Per funzionare la green economy – qualsiasi cosa si intenda con questo termine – deve adottare uno schema opposto. Catturare l’energia del sole, del vento, delle onde marine, della biomassa senza devastare il territorio e mettere alla fame gli umani richiede un’impiantistica distribuita, decentrata, articolata sul territorio in base ai carichi da coprire e alla disponibilità delle risorse locali.
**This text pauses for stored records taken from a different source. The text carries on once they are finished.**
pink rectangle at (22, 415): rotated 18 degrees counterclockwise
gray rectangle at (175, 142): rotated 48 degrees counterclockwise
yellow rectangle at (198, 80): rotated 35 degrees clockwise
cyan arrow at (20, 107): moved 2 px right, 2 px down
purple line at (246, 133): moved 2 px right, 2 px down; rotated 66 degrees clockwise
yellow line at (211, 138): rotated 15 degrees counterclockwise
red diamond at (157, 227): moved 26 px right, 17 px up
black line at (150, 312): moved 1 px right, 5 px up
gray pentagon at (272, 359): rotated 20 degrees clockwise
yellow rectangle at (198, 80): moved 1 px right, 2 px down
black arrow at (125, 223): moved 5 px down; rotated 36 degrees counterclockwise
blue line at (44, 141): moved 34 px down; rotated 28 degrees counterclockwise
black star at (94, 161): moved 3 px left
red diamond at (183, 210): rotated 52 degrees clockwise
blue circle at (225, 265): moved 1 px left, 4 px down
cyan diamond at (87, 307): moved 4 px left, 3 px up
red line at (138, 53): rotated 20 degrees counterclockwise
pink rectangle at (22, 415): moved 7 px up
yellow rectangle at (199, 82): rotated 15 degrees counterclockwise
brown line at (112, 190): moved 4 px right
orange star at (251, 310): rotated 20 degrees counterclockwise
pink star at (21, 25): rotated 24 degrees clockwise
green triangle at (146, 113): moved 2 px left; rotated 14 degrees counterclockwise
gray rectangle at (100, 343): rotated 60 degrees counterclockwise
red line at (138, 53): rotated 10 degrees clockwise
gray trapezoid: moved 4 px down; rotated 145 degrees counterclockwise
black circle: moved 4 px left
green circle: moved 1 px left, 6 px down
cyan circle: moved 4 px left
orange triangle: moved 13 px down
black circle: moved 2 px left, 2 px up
E’ vero che gran parte degli investimenti nel fotovoltaico, nell’eolico o nelle biomasse, dalla generazione elettrica con olio di palma ai biocombustibili con mais e canna da zucchero, sono stati fatti da gruppi più o meno grandi e più o meno legali (vedi P3 e Vigorito nell’eolico), deviando dalle loro finalità costitutive gli incentivi destinati alle fonti rinnovabili: in Italia i più generosi del mondo. Ed è vero anche che sono in programma interventi di vastissime proporzioni, come il progetto Desertech, finalizzati a mantenere il controllo degli approvvigionamenti energetici nelle mani di grandi fornitori – esattamente come si tenta di fare con il nucleare, spacciato, a prescindere dai rischi e dai costi astronomici, per energia “verde”. Ma è anche vero che quegli interventi non sono che l’applicazione di una logica vecchia e centralistica a soluzioni nuove e distribuite; e che, anche se realizzati, non saranno mai in grado di supplire ai fabbisogni di una società energivora come quella attuale; né diminuiranno la dipendenza dall’estero e le guerre per garantire gli approvvigionamenti energetici.
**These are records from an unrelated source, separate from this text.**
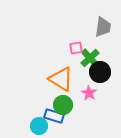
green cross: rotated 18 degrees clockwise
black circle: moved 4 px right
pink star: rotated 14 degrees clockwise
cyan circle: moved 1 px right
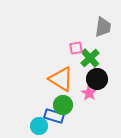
black circle: moved 3 px left, 7 px down
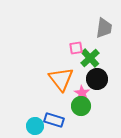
gray trapezoid: moved 1 px right, 1 px down
orange triangle: rotated 20 degrees clockwise
pink star: moved 7 px left
green circle: moved 18 px right, 1 px down
blue rectangle: moved 4 px down
cyan circle: moved 4 px left
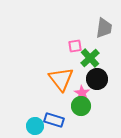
pink square: moved 1 px left, 2 px up
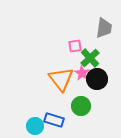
pink star: moved 20 px up
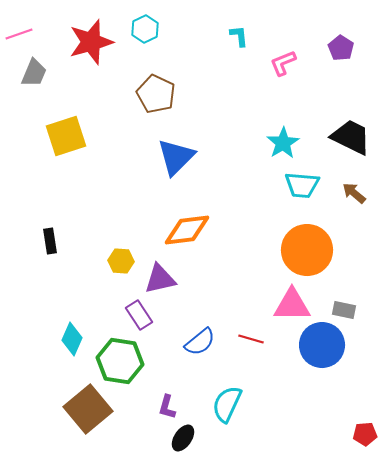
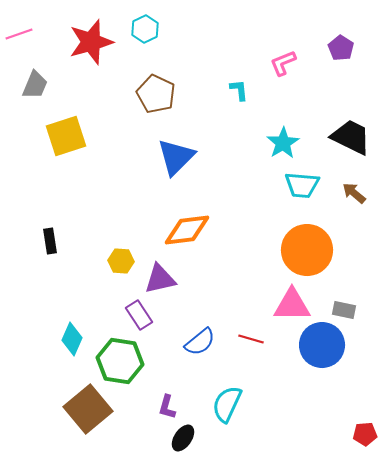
cyan L-shape: moved 54 px down
gray trapezoid: moved 1 px right, 12 px down
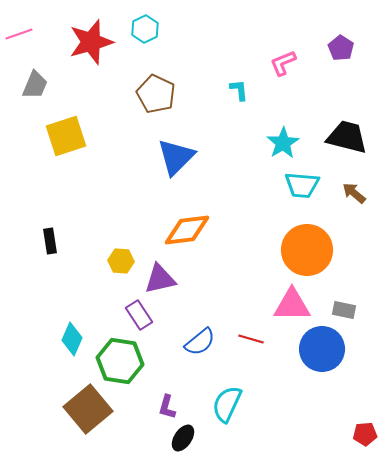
black trapezoid: moved 4 px left; rotated 12 degrees counterclockwise
blue circle: moved 4 px down
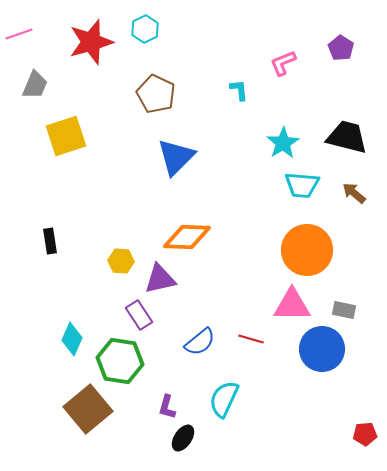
orange diamond: moved 7 px down; rotated 9 degrees clockwise
cyan semicircle: moved 3 px left, 5 px up
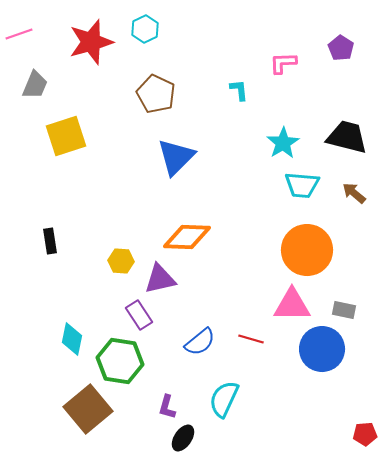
pink L-shape: rotated 20 degrees clockwise
cyan diamond: rotated 12 degrees counterclockwise
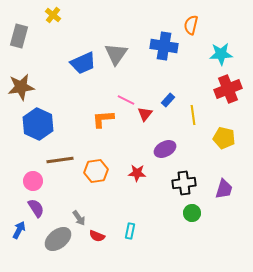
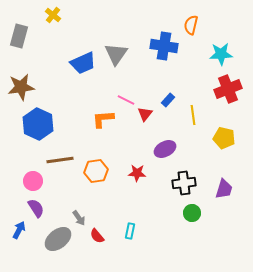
red semicircle: rotated 28 degrees clockwise
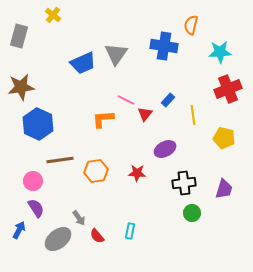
cyan star: moved 1 px left, 2 px up
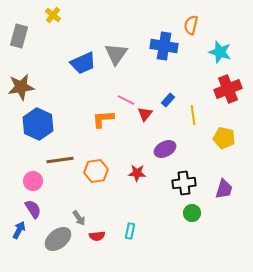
cyan star: rotated 20 degrees clockwise
purple semicircle: moved 3 px left, 1 px down
red semicircle: rotated 56 degrees counterclockwise
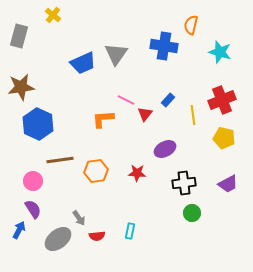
red cross: moved 6 px left, 11 px down
purple trapezoid: moved 4 px right, 5 px up; rotated 45 degrees clockwise
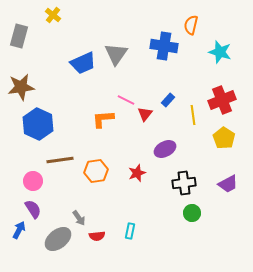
yellow pentagon: rotated 20 degrees clockwise
red star: rotated 24 degrees counterclockwise
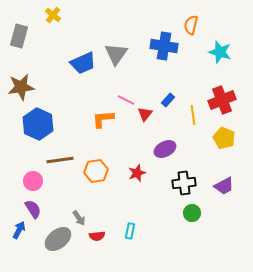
yellow pentagon: rotated 10 degrees counterclockwise
purple trapezoid: moved 4 px left, 2 px down
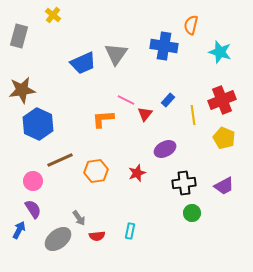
brown star: moved 1 px right, 3 px down
brown line: rotated 16 degrees counterclockwise
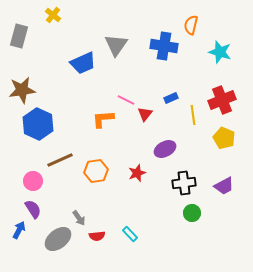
gray triangle: moved 9 px up
blue rectangle: moved 3 px right, 2 px up; rotated 24 degrees clockwise
cyan rectangle: moved 3 px down; rotated 56 degrees counterclockwise
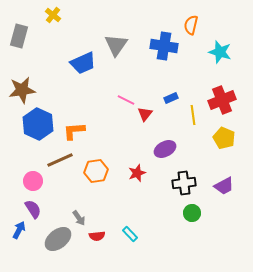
orange L-shape: moved 29 px left, 12 px down
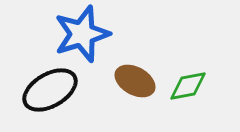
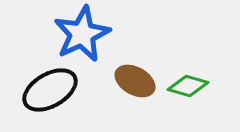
blue star: rotated 8 degrees counterclockwise
green diamond: rotated 27 degrees clockwise
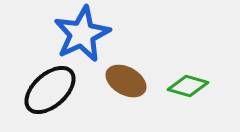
brown ellipse: moved 9 px left
black ellipse: rotated 12 degrees counterclockwise
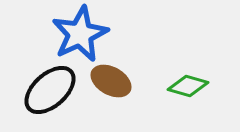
blue star: moved 2 px left
brown ellipse: moved 15 px left
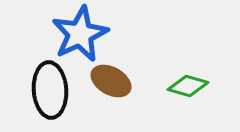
black ellipse: rotated 52 degrees counterclockwise
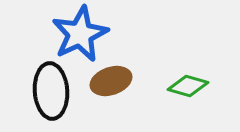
brown ellipse: rotated 48 degrees counterclockwise
black ellipse: moved 1 px right, 1 px down
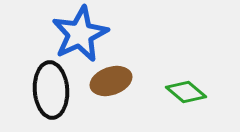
green diamond: moved 2 px left, 6 px down; rotated 24 degrees clockwise
black ellipse: moved 1 px up
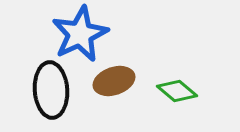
brown ellipse: moved 3 px right
green diamond: moved 9 px left, 1 px up
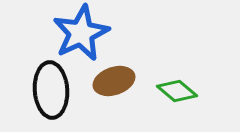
blue star: moved 1 px right, 1 px up
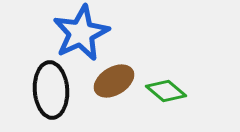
brown ellipse: rotated 12 degrees counterclockwise
green diamond: moved 11 px left
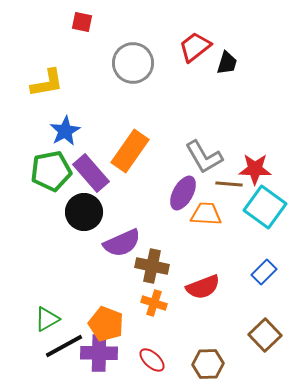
Perché il complemento irrinunciabile di una transizione dai combustibili fossili alle fonti rinnovabili è la promozione dell’efficienza energetica, che richiede interventi ancora più decentrati e articolati caso per caso: l’individuazione e l’eliminazione degli sprechi, la coibentazione degli edifici, l’introduzione di nuove tecnologie nelle apparecchiature domestiche e industriali.
Decentrata e articolata sulle caratteristiche specifiche di ogni territorio dovrà essere anche la mobilità sostenibile: fondata sulla condivisione dei veicoli – sia nel trasporto di massa che in quello personalizzato, a domanda – che dovrà sostituire l’enorme spreco di risorse (di spazio, di suolo, di materiali, di combustibile, di tempo perso negli ingorghi, di occasioni di incontro) comportato dall’attuale sistema fondato sulla motorizzazione individuale di massa.
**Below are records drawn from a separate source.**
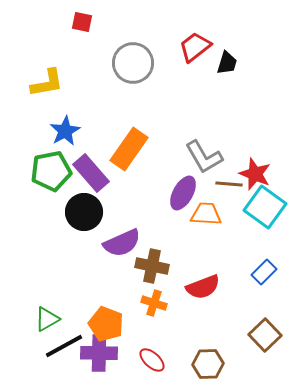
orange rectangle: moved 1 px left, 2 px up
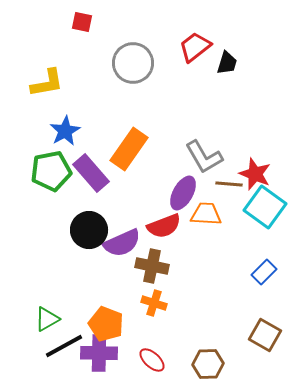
black circle: moved 5 px right, 18 px down
red semicircle: moved 39 px left, 61 px up
brown square: rotated 16 degrees counterclockwise
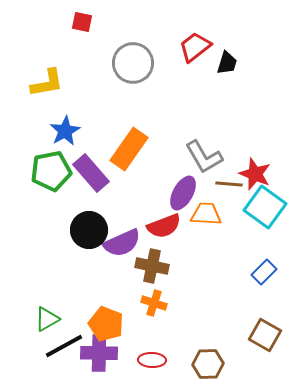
red ellipse: rotated 40 degrees counterclockwise
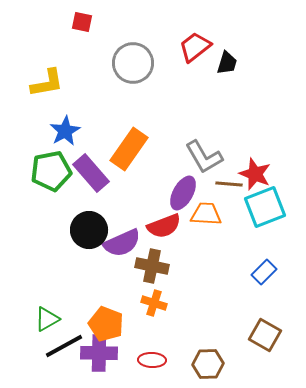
cyan square: rotated 33 degrees clockwise
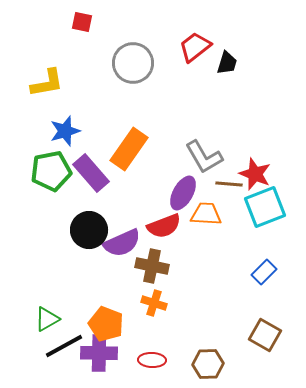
blue star: rotated 12 degrees clockwise
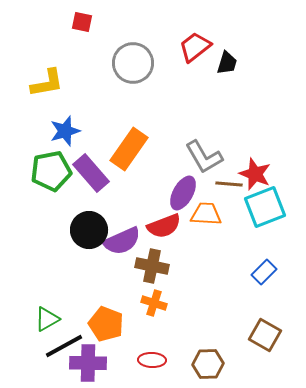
purple semicircle: moved 2 px up
purple cross: moved 11 px left, 10 px down
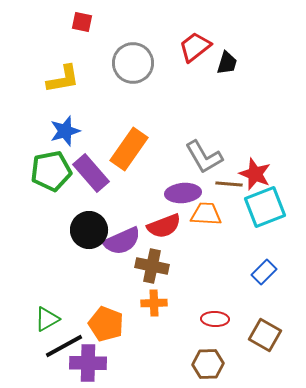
yellow L-shape: moved 16 px right, 4 px up
purple ellipse: rotated 56 degrees clockwise
orange cross: rotated 20 degrees counterclockwise
red ellipse: moved 63 px right, 41 px up
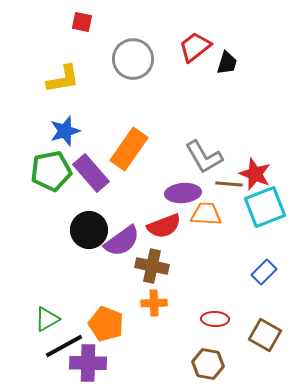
gray circle: moved 4 px up
purple semicircle: rotated 12 degrees counterclockwise
brown hexagon: rotated 12 degrees clockwise
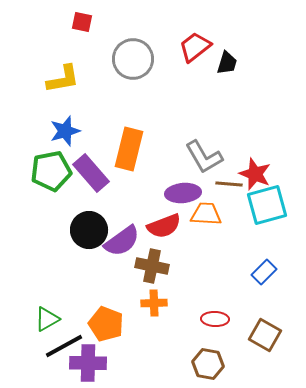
orange rectangle: rotated 21 degrees counterclockwise
cyan square: moved 2 px right, 2 px up; rotated 6 degrees clockwise
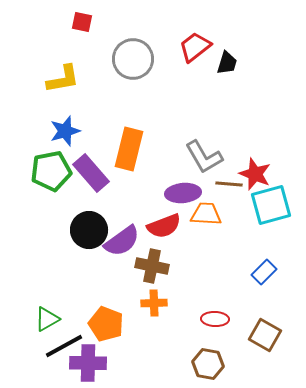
cyan square: moved 4 px right
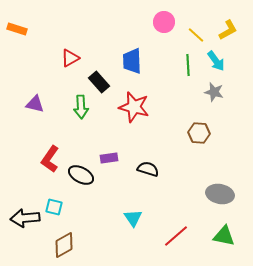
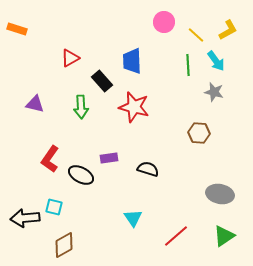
black rectangle: moved 3 px right, 1 px up
green triangle: rotated 45 degrees counterclockwise
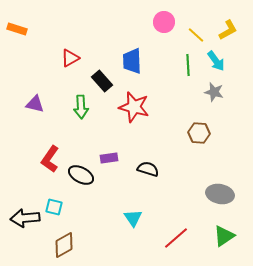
red line: moved 2 px down
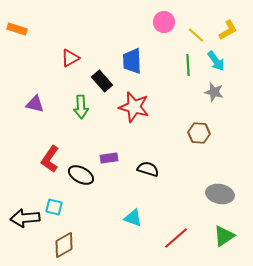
cyan triangle: rotated 36 degrees counterclockwise
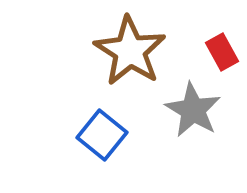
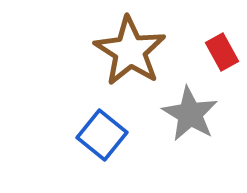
gray star: moved 3 px left, 4 px down
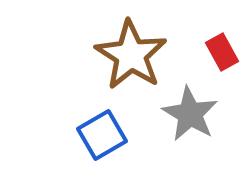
brown star: moved 1 px right, 4 px down
blue square: rotated 21 degrees clockwise
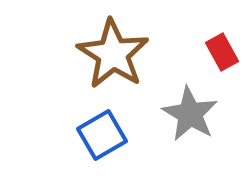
brown star: moved 18 px left, 1 px up
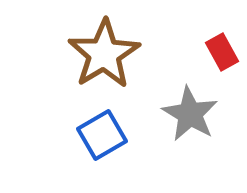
brown star: moved 9 px left; rotated 8 degrees clockwise
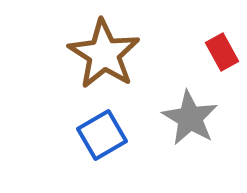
brown star: rotated 8 degrees counterclockwise
gray star: moved 4 px down
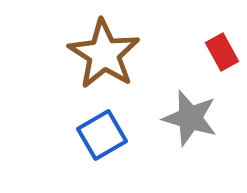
gray star: rotated 14 degrees counterclockwise
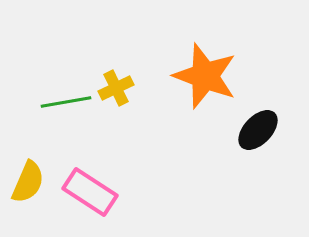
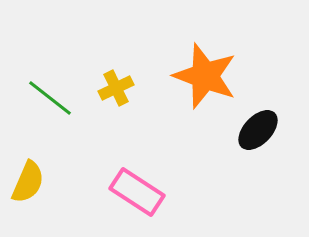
green line: moved 16 px left, 4 px up; rotated 48 degrees clockwise
pink rectangle: moved 47 px right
Costitutivamente decentrati e articolati saranno anche gli altri due pilastri della conversione ecologica: la tutela del suolo e dei suoi assetti idrogeologici e, in primissimo luogo, il recupero della sovranità alimentare in tutti i territori del primo, del secondo, del terzo e del quarto mondo: che vuol dire agricoltura di prossimità, multiculturale e multifunzionale, fondata su una gestione cooperativa di piccole unità produttive scientificamente e tecnicamente aggiornate, in rapporto quanto più diretto con l’industria di trasformazione e i consumatori finali. Lo stesso dovrà accadere, mano a mano che si andranno esaurendo le vene minerarie oggi saccheggiate senza ritegno né preveggenza, quando il ricorso al riciclo di scarti e rifiuti sarà la principale fonte di approvvigionamento di materiali (con tanti saluti per gli inceneritori vecchi e nuovi).
Non si tratta di utopie ma di scelte cui prima o poi (più prima che poi) tutti i governi e le industrie del mondo dovranno forzatamente adeguarsi. Di comune accordo o, più probabilmente, in ordine sparso: con un aumento esponenziale del caos e dei conflitti. Chi ci arriva prima starà meglio. Ma chi può guidare questa transizione?
Con poche e parziali eccezioni, un intero ceto politico – quello che non parla mai di questi problemi; e se ne parla non ne sa comunque niente; e se ne sa qualcosa non fa niente per adeguarsi – è destinato a soccombere e sparire di fronte alle esigenze del secolo. Ma sta dando prova di inadeguatezza anche gran parte dell’imprenditoria, sia che sia associata o succube dei grandi gruppi finanziari che governano il mondo, sia che sia impregnata di una cultura che non sa guardare al di là delle convenienze immediate (meno tasse e più evasione; meno salario e più disciplina; meno ambiente e più speculazione, ecc.); come se la produttività, che in Italia è da tempo in calo, dipendesse dall’aggancio ai salari e non da investimenti, ricerca, formazione, cioè dalla cultura di un intero paese e, in ultima analisi, dalla capacità di imboccare con convinzione la strada di una vera riconversione ecologica.
Per progettare e guidare un processo del genere ci vuole una classe dirigente nuova, composta da imprenditori innovatori, da amministratori più colti e attenti alla evoluzione dei tempi, da un associazionismo consapevole in grado di valorizzare la grande quantità di saperi diffusi, sia di carattere tecnico che “relazionale”, sia basati sulla consapevolezza generale dei problemi che su conoscenze specifiche del territorio in cui si vive e lavora; quelli che la maggioranza delle imprese non sa più mettere al lavoro. Un’imprenditoria del genere può ancora nascere: sia tra le aziende messe alle strette dalla crisi, sia come espressione organizzata di istanze della società civile; nuovi amministratori pubblici possono diventare interlocutori credibili se quelli inetti verranno messi alle corde, anche a prescindere dai processi elettorali che li selezionano oggi; l’associazionismo e il sindacalismo di base dovranno riorganizzarsi su nuove basi: non per attenuare quella conflittualità verso lo stato di cose presente che è la molla di ogni trasformazione sociale, ma per ampliare il proprio ruolo valorizzando le competenze sia generali che specialistiche a cui possono attingere. Lo comprovano vicende come quelle recenti della Fiat, che mettono all’ordine del giorno non solo la necessità di resistere ai dictat del management, ma anche e soprattutto la capacità di indicare e sviluppare i termini di una riconversione produttiva. Nessuno però sembra chiedersi quanto e per quanto tempo sia sostenibile un programma produttivo come quello della Fiat.
Ma perché nasca una classe dirigente consapevole, articolata e diffusa sul territorio, in grado valorizzarne le risorse naturali, storiche e umane, disposta ad accettare e a trarre vantaggio dagli inevitabili conflitti, è necessario innanzitutto creare delle sedi, aprire degli “spazi pubblici” dove possa svilupparsi un confronto diretto tra le diverse posizioni in gioco.